Geodata.gov and Data.gov are metadata catalogs that point users to resources made available from the actual producers of the data, services, apps, etc. When doing searches in the geodata catalog in data.gov, users are actually searching geodata.gov. (In the future, Geodata.gov and data.gov will be merged together.) Currently, more than 270,000 geospatial resources are discoverable at data.gov.

Geodata.gov provides an Open Geospatial Consortium Catalog Service for the Web interface that anyone can use to discover content in geodata.gov.

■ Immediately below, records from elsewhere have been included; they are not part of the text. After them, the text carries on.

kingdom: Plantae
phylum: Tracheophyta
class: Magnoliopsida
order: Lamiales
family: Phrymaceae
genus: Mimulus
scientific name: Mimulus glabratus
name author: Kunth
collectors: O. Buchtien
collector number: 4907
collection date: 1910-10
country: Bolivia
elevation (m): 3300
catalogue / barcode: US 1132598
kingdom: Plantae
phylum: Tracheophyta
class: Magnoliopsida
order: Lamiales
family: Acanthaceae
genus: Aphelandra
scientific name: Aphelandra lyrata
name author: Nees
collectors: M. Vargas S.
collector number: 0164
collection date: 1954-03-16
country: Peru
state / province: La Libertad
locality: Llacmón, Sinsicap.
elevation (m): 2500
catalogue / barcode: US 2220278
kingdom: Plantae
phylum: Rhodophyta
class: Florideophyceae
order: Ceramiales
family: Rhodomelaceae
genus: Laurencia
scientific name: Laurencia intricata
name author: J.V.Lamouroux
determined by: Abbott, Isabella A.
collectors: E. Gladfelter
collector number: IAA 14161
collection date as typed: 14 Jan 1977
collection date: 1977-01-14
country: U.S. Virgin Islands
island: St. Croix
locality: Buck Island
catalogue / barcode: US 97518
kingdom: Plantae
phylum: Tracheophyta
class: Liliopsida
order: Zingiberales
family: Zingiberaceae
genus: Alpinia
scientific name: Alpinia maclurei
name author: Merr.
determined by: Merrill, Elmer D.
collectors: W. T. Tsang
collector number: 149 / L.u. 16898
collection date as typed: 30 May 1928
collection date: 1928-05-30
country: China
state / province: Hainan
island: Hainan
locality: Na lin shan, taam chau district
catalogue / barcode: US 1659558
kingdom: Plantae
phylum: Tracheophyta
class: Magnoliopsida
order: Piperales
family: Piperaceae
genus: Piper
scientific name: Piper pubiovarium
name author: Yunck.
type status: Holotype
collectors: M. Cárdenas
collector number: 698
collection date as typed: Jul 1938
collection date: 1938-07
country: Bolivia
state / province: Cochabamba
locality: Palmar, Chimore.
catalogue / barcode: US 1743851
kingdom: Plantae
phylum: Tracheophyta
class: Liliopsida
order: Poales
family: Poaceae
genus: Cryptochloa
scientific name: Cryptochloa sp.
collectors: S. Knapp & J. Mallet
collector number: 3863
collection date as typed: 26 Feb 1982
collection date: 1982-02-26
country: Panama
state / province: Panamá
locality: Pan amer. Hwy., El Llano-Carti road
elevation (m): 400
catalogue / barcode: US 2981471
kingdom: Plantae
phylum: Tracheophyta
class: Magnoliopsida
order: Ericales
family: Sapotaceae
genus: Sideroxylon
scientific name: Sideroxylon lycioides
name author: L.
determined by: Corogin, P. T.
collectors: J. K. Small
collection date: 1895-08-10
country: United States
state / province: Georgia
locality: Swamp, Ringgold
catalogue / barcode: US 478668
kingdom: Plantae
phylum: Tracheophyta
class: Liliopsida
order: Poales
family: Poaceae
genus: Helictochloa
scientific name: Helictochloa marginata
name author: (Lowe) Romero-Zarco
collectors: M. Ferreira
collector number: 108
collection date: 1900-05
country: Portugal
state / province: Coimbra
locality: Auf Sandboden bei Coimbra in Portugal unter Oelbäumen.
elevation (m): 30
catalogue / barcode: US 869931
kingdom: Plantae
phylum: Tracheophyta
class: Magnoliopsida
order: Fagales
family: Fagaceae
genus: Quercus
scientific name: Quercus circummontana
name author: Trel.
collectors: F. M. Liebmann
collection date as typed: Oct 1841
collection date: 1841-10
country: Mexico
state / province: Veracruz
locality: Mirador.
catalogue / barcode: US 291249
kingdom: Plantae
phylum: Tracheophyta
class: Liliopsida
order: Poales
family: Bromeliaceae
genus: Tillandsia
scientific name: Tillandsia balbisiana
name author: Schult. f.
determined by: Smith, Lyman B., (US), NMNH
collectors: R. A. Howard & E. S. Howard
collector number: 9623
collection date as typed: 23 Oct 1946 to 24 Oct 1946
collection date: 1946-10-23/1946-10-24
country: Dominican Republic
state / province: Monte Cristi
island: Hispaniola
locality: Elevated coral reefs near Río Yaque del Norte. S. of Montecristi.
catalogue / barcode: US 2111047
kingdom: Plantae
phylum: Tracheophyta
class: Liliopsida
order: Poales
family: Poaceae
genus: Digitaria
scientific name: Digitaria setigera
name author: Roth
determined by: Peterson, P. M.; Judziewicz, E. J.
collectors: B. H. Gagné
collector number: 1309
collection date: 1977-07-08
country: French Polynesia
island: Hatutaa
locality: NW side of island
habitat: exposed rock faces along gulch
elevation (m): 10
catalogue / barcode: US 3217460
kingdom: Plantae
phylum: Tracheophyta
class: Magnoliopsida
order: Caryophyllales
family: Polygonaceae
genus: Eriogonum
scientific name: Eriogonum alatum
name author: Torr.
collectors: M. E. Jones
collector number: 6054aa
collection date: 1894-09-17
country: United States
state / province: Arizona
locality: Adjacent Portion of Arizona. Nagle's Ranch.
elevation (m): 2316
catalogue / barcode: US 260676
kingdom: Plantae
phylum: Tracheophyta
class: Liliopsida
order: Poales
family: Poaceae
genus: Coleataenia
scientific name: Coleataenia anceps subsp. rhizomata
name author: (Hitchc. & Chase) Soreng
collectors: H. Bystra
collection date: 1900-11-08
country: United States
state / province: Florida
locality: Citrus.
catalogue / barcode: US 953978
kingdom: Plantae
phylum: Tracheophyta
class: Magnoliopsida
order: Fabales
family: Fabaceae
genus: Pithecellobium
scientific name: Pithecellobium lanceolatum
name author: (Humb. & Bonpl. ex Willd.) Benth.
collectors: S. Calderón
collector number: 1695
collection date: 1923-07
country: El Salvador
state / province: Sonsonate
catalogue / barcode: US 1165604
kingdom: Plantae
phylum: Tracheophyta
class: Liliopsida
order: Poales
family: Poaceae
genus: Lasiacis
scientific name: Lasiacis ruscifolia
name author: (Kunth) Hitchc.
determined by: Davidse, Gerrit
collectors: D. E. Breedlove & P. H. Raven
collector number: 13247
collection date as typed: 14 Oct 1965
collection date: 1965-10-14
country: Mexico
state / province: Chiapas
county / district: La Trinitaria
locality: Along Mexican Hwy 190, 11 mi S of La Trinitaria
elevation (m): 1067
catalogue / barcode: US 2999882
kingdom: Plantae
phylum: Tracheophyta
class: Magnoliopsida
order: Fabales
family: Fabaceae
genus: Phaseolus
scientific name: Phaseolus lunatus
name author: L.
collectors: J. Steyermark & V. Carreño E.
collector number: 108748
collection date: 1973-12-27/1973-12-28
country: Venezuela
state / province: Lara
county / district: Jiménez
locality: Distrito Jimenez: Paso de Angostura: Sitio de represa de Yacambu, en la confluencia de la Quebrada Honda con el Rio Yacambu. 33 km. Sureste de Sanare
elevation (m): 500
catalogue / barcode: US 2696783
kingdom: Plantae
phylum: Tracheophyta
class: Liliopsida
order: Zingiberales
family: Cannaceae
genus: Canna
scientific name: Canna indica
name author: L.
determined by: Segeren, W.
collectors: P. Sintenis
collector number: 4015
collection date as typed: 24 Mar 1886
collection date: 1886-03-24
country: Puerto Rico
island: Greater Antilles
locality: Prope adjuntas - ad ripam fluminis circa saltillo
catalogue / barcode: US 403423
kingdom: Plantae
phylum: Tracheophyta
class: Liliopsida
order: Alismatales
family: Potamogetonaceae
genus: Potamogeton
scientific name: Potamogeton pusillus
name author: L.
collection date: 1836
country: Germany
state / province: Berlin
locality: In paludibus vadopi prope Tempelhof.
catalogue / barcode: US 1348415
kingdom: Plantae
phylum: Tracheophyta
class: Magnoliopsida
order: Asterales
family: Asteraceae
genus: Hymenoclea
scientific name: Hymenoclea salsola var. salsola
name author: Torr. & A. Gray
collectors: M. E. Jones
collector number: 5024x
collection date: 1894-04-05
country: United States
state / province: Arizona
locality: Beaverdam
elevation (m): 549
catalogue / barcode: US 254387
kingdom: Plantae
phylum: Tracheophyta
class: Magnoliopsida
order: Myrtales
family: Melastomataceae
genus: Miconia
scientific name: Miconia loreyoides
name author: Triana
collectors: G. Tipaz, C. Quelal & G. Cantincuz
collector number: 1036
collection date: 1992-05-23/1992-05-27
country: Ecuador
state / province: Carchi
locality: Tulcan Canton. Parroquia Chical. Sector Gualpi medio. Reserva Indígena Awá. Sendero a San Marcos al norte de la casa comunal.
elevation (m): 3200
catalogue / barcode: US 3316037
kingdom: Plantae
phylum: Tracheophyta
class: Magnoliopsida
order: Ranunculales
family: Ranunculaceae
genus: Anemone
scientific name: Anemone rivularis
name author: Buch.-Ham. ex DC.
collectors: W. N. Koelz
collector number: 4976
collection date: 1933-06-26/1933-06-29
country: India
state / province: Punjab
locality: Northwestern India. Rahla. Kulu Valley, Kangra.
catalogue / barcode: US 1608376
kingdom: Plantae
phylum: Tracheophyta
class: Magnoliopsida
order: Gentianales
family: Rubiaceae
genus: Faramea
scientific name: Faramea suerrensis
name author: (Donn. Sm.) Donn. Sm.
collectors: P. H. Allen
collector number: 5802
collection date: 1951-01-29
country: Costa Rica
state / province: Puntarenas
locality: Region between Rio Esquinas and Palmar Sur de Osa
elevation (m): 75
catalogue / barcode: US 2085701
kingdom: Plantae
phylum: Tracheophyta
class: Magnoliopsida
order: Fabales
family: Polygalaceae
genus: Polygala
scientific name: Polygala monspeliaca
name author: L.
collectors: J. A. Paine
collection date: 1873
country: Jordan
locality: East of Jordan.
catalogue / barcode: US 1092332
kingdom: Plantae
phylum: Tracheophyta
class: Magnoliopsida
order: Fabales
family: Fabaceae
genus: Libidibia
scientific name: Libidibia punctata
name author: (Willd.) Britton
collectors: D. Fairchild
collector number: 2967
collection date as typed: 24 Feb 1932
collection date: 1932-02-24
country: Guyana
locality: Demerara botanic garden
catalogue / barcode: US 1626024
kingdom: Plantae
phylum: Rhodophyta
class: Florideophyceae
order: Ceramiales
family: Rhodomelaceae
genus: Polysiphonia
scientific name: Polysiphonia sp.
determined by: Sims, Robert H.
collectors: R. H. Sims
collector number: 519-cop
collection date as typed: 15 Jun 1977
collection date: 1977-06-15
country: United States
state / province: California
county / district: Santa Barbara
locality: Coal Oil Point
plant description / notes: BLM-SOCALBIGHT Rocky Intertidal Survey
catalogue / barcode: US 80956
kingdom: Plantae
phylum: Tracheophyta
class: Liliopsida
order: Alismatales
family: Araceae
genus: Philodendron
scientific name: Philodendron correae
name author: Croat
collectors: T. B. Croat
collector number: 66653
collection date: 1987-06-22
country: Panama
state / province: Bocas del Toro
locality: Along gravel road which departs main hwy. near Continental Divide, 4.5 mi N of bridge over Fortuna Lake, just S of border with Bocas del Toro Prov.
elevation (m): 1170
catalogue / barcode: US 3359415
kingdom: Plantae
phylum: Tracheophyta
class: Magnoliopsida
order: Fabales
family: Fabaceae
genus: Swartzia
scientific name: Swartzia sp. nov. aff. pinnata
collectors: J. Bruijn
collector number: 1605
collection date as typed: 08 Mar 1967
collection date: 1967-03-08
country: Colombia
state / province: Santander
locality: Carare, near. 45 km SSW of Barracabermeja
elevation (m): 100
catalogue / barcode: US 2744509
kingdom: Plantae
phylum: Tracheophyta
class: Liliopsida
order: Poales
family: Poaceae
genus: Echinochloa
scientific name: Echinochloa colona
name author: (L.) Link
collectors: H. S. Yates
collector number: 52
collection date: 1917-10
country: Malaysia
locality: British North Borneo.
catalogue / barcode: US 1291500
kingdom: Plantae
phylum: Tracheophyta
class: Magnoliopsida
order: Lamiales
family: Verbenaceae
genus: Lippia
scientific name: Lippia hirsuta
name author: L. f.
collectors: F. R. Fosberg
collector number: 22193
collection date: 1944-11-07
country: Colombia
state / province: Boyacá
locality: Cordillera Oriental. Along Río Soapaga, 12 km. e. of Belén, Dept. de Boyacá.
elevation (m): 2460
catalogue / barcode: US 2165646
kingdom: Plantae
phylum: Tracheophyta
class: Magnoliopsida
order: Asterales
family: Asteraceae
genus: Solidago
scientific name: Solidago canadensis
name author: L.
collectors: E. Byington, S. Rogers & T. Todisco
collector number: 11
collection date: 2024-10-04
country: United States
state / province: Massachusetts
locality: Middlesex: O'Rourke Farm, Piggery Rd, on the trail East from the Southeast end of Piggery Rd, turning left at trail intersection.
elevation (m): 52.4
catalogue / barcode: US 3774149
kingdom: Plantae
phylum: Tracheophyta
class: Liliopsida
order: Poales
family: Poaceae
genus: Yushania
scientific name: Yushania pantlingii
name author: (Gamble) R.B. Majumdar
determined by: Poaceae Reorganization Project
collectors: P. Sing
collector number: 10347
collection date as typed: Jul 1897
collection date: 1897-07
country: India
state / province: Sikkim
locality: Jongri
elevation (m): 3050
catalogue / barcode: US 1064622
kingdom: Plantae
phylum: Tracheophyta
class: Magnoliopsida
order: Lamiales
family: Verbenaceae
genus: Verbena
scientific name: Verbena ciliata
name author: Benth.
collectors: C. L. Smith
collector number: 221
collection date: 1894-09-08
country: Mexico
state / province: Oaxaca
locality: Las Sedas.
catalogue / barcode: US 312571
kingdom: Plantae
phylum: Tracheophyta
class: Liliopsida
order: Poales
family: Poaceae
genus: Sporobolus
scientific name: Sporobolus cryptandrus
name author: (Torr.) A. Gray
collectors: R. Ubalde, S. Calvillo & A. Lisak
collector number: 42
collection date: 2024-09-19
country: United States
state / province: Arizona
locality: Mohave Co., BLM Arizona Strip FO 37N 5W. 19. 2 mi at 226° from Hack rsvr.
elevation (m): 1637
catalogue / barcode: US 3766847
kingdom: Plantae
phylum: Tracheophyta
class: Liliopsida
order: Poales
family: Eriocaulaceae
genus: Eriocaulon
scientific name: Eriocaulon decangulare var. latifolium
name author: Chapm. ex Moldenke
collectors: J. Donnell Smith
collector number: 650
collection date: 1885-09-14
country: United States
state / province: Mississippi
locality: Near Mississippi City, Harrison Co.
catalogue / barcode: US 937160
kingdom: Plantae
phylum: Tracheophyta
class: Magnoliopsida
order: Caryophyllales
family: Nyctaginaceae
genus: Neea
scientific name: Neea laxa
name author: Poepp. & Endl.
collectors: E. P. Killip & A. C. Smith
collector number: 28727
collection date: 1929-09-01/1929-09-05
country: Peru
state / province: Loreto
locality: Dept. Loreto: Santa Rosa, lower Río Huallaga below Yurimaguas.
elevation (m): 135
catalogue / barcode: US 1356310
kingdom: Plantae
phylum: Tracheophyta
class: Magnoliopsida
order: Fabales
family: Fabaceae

One system that uses this is Data.gov.

The NextGov article mentions ArcGIS.com in the discussion of geodata.gov/data.gov, but in fact there is no connection between ArcGIS.com and these government sites. ArcGIS is an ESRI Web site, just released in version 1 beta. This initial release was developed as a sharing resource for ESRI’s user community. ESRI plans to enhance ArcGIS.com, and we anticipate that in the future a visitor to ArcGIS.com will be able to search additional sources of information (like data.gov) and use those resources in the map viewer.